Null models for bipartite networks proposed so far suffer from several important limitations. Some are purely numerical, lacking analytical character and making them computationally expensive and difficult to interpret. Others assume an a priori functional form either for the distribution of quantities of interest or for the model's parameters, meaning they are not truly data-rooted. Still others rely on approximate analytical models that may fail to capture important features of real systems.
In this research, we propose a theoretical framework that overcomes these limitations by guaranteeing three crucial properties: it is analytical (providing closed-form expressions), data-driven (deriving all parameters directly from observed data without assuming functional forms), and exact (not relying on approximations). Our approach extends a recently-proposed method for randomizing monopartite networks to the bipartite case.
The method rests upon the sequential maximization of Shannon entropy and the likelihood function—a combination that has been proven highly effective both for detecting patterns and reconstructing the structure of several real-world networks. This information-theoretic foundation ensures that the null model makes minimal assumptions beyond those strictly required by the observed data.
While the proposed formalism is perfectly general and applicable to any bipartite network, we demonstrate its power through application to the binary, undirected, bipartite representation of the World Trade Web (WTW). Using data spanning from 1963 to 2000, we show how the method can reveal meaningful structural patterns in global trade that would be obscured without proper null model comparison.
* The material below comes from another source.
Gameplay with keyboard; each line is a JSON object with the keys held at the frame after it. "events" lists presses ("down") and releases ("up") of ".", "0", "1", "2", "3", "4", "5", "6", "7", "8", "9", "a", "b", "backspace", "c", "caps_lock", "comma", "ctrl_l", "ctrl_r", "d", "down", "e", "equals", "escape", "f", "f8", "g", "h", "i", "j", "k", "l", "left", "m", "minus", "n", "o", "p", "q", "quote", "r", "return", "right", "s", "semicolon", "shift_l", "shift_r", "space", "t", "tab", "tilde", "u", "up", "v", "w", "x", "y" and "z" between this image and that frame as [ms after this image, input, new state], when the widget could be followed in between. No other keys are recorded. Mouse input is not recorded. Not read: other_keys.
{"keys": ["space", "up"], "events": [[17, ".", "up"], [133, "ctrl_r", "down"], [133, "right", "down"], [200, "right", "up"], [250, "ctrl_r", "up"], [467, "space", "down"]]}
The Bipartite Configuration Model (BiCM) we develop provides a principled way to test hypotheses about bipartite network structure. For example, it can determine whether certain products are disproportionately traded by certain countries, whether collaborative relationships between authors and papers show non-random patterns, or whether ecological networks exhibit nestedness beyond what would be expected by chance. This makes it an invaluable tool for researchers across diverse fields dealing with bipartite data structures.